Other terms used to describe a justice's philosophy include strict construction and broad construction. Strict Construction is when a justice looks to the "letter of the law" in interpreting the Constitution. Broad Construction is when a justice is more flexible, trying to determine the purpose of the law and put it in context.



When Rehnquist became the 16th Chief Justice in 1986, the balance of the Court's Ideology went conservative. But, Justices Sandra Day O'Connor and Anthony Kennedy offered an interesting twist. They gradually became what is known as "swing votes," leaning conservative on some issues and shifting to a more liberal stance on others.

When Rehnquist passed away, John Roberts became Chief Justice. A conservative Chief took the place of a conservative Chief so little changed.

Things then took a turn when Justice Sandra Day O'Connor decided to retire and was replaced with Justice Samuel Alito.

Alito is a strong conservative and the court's decisions since his appointment in 2006 have reflected that. For example, in the 2007 case Gonzales v. Carhart, the Court upheld a federal law banning partial birth abortion. This trend continued as the Roberts Court decided against a gun control measure and upheld a challenge to the lethal injection method, both decisions in alignment with conservative ideology.



The judicial system does enjoy a high level of independence, but it does not go unchecked. In addition to the executive and the legislative branches with their powers of checks and balances, the public and the judiciary branch itself can influence the actions of the Supreme Court.

One famous example is when Chief Justice John Marshall made an unpopular decision in Cherokee Nation v. Georgia. In response, President Andrew Jackson said, "John Marshall has made his decision; now let him enforce it." That is at the heart of the executive branch's ability to check the judiciary – the Supreme Court does not have any enforcement powers.

Judicial Implementation is the way in which court decisions are translated into action. It is not common for a president to refuse to enforce a Supreme Court ruling since that could result in a loss of public support and maybe even impeachment.



While the executive branch supplies the implementation of judicial decisions, the legislative branch has its own power -- funding. When Congress does not appropriate the funds to support the court ruling, it has been checked.

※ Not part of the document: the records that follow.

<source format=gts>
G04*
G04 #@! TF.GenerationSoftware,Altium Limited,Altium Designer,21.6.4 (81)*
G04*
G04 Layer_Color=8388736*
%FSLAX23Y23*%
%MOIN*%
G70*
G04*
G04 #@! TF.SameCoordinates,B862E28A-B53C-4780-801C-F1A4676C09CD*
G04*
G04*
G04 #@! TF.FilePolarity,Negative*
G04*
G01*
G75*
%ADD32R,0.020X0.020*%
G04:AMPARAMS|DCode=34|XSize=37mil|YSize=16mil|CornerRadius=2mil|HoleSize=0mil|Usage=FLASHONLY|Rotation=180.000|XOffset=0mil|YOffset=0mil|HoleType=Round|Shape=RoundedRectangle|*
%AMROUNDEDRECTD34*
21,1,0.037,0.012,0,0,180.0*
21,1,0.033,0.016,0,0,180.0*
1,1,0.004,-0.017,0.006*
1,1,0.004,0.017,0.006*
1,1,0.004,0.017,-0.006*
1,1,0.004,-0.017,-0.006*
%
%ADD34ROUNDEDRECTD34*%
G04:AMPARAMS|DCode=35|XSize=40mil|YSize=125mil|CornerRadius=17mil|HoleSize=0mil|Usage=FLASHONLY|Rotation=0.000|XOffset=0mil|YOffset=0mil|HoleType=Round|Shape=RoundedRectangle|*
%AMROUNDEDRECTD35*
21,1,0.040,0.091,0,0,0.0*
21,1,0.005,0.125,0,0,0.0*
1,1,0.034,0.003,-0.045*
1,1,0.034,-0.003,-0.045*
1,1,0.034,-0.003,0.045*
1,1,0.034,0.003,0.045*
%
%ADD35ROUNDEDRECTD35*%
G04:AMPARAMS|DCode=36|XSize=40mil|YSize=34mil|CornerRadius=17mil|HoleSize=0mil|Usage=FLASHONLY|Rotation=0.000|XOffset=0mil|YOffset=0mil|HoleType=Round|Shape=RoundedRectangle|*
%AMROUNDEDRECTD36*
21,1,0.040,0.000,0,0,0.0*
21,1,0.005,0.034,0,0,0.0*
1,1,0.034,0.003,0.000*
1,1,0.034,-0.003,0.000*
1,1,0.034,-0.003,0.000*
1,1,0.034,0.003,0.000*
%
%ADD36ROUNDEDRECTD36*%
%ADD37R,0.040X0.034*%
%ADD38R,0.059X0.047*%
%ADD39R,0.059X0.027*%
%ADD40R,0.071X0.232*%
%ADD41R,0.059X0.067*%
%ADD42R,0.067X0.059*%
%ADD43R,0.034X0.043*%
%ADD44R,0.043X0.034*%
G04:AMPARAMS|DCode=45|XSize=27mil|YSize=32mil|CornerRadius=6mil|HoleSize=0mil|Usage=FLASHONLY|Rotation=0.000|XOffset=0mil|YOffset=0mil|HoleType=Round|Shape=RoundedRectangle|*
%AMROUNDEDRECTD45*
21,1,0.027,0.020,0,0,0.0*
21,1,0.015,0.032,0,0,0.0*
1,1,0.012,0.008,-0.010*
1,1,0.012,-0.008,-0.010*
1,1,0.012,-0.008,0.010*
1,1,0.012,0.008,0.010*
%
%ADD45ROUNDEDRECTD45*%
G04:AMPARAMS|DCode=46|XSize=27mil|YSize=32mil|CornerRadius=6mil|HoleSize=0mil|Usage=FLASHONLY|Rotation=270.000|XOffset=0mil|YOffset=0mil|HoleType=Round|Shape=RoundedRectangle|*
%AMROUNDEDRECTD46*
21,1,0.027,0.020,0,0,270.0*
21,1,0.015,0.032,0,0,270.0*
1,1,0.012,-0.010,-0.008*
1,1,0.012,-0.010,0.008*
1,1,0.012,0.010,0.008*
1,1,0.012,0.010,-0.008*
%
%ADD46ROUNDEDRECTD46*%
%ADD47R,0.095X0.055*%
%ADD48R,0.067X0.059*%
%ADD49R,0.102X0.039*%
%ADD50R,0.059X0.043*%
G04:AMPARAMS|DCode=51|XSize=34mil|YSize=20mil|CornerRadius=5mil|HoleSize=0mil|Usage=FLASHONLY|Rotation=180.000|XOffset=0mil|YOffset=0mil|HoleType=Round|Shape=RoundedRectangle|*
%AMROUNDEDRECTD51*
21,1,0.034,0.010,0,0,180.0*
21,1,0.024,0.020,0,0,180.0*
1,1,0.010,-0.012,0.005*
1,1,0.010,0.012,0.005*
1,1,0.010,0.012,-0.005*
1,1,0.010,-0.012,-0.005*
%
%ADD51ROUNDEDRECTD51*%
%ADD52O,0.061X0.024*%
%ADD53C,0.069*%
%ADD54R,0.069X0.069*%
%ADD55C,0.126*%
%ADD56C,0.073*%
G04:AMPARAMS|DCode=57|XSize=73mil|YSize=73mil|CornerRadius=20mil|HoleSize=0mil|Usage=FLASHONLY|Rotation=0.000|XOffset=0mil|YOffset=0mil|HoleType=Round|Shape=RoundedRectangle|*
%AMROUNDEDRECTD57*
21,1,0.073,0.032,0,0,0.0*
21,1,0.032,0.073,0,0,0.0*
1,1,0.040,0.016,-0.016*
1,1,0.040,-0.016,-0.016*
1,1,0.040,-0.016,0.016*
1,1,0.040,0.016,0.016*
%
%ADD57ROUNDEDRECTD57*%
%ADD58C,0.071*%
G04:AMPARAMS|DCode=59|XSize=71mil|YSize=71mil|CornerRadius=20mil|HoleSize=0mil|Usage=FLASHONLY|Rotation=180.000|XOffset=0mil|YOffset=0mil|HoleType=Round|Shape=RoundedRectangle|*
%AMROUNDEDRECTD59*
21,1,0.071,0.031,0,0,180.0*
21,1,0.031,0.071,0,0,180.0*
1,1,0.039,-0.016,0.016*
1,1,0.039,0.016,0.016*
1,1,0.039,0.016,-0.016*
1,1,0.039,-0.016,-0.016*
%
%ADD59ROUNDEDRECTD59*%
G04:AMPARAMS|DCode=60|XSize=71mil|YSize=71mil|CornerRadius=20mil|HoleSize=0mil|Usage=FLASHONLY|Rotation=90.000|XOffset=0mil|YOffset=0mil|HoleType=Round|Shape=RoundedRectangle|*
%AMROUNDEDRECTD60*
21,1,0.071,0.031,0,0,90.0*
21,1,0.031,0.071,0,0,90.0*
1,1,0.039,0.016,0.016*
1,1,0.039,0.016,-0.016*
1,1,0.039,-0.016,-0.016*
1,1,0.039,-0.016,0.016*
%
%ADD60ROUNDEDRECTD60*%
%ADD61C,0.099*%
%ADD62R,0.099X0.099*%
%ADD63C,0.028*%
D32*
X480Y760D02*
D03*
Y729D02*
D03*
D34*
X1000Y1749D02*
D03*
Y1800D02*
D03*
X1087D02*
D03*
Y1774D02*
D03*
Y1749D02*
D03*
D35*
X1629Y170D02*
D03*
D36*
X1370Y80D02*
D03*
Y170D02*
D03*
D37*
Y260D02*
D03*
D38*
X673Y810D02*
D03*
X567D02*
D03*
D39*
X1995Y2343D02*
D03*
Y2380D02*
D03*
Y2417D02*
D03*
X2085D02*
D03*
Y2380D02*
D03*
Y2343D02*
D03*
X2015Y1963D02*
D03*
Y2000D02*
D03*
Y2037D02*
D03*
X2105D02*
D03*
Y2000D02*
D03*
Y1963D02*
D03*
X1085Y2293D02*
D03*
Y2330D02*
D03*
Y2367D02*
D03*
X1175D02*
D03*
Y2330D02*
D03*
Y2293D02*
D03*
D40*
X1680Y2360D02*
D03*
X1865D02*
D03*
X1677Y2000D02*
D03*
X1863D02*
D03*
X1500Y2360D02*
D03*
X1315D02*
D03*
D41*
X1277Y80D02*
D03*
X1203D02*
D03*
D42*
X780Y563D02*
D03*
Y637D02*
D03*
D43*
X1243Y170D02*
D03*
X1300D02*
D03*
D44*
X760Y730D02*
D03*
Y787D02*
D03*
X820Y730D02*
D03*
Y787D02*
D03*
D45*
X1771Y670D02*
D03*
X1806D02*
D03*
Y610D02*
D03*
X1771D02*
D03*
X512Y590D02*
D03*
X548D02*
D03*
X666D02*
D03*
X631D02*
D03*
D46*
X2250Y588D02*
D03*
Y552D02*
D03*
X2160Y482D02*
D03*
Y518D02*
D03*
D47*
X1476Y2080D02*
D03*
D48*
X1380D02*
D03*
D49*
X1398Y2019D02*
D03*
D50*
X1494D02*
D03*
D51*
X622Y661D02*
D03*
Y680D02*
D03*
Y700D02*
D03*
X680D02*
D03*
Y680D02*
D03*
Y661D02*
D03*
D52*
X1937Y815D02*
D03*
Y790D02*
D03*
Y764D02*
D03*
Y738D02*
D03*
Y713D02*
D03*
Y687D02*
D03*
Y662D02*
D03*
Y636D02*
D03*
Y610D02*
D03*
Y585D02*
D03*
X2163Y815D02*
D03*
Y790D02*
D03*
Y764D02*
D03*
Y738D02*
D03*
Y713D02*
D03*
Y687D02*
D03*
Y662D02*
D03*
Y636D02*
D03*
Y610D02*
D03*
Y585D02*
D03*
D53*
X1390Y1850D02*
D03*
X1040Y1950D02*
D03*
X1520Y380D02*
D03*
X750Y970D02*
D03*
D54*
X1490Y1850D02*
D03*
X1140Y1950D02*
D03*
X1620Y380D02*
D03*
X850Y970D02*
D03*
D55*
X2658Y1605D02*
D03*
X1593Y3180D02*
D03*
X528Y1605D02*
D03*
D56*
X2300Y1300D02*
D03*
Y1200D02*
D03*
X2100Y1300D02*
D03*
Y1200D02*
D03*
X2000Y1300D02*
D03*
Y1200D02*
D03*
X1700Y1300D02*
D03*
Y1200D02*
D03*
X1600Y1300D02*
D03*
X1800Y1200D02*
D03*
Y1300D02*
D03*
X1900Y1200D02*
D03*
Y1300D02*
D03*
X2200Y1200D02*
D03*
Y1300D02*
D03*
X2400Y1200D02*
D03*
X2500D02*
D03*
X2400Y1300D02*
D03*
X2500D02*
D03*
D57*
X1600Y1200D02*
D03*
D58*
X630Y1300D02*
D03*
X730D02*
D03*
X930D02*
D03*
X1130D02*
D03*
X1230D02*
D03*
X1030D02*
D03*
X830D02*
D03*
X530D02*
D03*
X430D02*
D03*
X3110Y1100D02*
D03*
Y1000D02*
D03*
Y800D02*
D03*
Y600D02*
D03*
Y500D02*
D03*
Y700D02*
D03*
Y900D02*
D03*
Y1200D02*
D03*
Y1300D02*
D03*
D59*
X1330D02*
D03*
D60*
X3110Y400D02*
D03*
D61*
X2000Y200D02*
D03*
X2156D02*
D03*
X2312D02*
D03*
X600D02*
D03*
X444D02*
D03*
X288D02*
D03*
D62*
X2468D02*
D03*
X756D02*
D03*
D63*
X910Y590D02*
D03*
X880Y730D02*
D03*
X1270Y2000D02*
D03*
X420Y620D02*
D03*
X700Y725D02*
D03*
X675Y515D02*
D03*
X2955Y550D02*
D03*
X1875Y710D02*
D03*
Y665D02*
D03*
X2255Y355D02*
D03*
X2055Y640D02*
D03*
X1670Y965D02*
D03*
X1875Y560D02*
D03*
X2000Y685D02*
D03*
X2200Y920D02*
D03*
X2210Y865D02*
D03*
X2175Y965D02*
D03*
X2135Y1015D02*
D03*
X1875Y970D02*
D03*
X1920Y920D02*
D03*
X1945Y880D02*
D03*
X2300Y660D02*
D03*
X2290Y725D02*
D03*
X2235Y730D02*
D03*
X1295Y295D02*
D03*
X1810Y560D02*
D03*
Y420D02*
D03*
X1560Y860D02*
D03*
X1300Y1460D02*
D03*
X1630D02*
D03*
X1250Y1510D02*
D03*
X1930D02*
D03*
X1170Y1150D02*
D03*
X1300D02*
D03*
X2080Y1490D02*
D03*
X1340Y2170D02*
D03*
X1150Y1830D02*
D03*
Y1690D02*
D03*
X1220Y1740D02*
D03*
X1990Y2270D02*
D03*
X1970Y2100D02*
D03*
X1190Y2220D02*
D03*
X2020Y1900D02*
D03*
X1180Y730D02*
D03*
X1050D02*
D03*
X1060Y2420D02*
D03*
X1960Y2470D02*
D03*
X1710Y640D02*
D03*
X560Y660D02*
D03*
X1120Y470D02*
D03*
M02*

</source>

Another power Congress has is overturning court rulings by constitutional amendment. For instance, the Supreme Court once found income tax to be unconstitutional; however, the 16th Amendment ratified in 1913 overturned that decision and brought the income tax into reality for millions of Americans.

Also, Congress can rewrite laws or enact new ones. The Lilly Ledbetter Fair Pay Act changed a key principle concerning pay discrimination. In 2007, The Court had ruled that the statute of limitations for suing an employer for discriminatory pay began on the date that the parties agreed to the pay amount. In response to this decision, in 2009, Congress passed the Lilly Ledbetter Fair Pay Act which resets the statute of limitations every time an employer issues a discriminatory pay check. This has made it easier for employees to fight for equal pay.



The fact that courts have no authority to enforce their own rulings gives the public some power to check the legal system. If no one complains about a law not being enforced, there is little the court can do. That is the case with school-sponsored prayer in the South; it was banned in 1962 but many southern and rural districts ignore the ban to this day.

Also, judges themselves are often aware of and influenced by public opinion. They recognize social trends and attitudes and often take those into account as they conference and decide matters that apply to all of us.

Within the judicial system itself there are checks -- judges practice a great amount of self-restraint. As we have discussed in other lessons, the judiciary system has a body of Case Law in place that establishes precedent. There is a tradition of courts making decisions based on principles that are already in place.



Another way the court checks itself is that it will generally avoid ruling on cases where a political question is involved. In such issues, the Supreme Court will usually declare that the decision should be made by the executive or legislative branch.

This policy is based on the idea that law and politics are two different things even though they can seem intertwined at times. For instance, the issue of women in combat was found to be a political one and the court refused to rule on it. Eventually, the DOD lifted the ban on women in combat units.

We have already talked about how the Supreme Court can reverse a decision by the lower courts. The lower courts, however, sometimes ignore Supreme Court decisions by deciding that a Supreme Court ruling does not apply to the exact circumstances of a case they are deciding. In other cases, a lower court may claim that a Supreme Court ruling has an ambiguous meaning that leaves the door open to various interpretations.